**Supplied passage**
▼

Above problem has just one connection with my previous problems.
Hi Sujeet,
the sought triangle is an equilateral triangle with side length a = 2*sqrt(3)/3 .
Best regards,
Avni
Dear Avni,
This triangle is not the smallest.
The smallest is a triangle with base 1 and altitude 1, and both base
angles >=60 deg, hence area = 0.5, instead of your equilateral
triangle with altitude 1, hence side 2/sqrt(3), which has an area of
1/sqrt(3) = 0.57735 > 0.5
The base of this triangle must be >= 1 to accept equilateral triangle
with side 1 inside.
The altitude is >= 1 to accept triangles with base ~0 and
altitude ~1.cos(0)
However the *smaller* side of the inside triangle must be on the
base of the enclosing triangle to guarantee that this triangle fits.
Your wrong solution is with some other side on the base !
The placing of the inside triangle is then not optimal, resulting
into a unnecessary larger solution.
Regards.
Attachment available from http://mathforum.org/kb/servlet/JiveServlet/download/129-2226526-7354369-663744/smallesttriangle.gif
To Anni and Philippee
I found this problem in an old russian geometry book.Acording to this book.More stronger result was obtained by M.D. Kovalev.It states- Among all the convex
figures covering any triangle with sides not exceeding
unity, the smallest area is posseessed by the triangle
ABC in which angle A=60 degree, AB=1, and the altitude
drawn to AB is equal to cos 10 deg.The area of this triangle equals 0.5*cos(10)=0.4924.
Solution is very long and I will write it later on.
Best Regards from Sujeet

▲

**Dataset**

▼

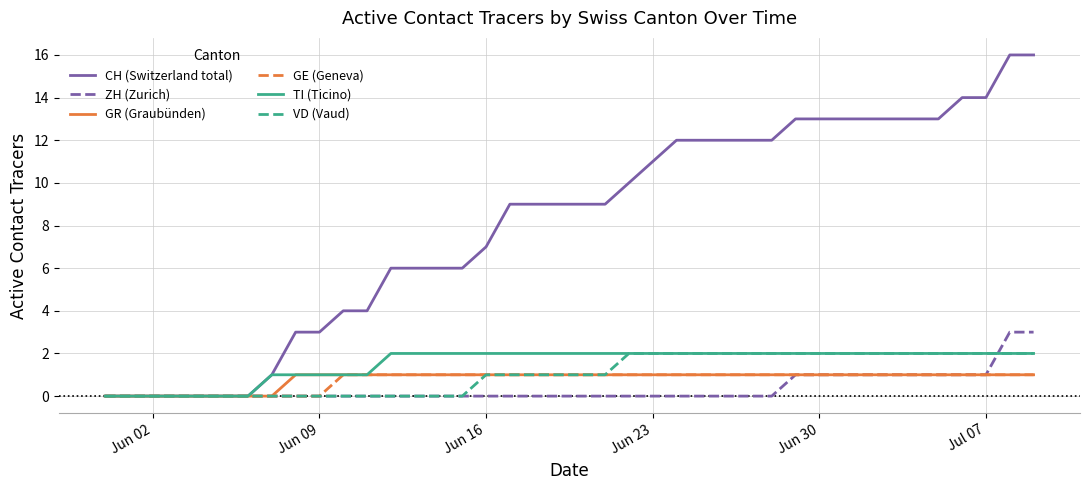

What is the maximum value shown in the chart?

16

▲
▼

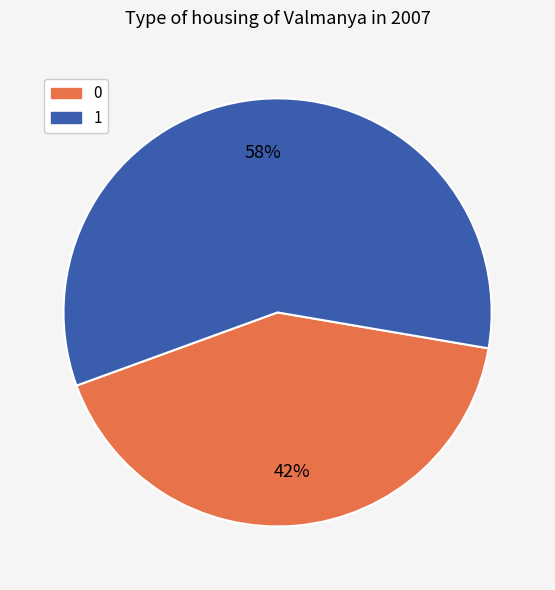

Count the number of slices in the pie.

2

▲

**Assignment**
In the forum thread above, what area is given for the triangle attributed to M.D. Kovalev?

**Written response**
0.5*cos(10), which equals 0.4924.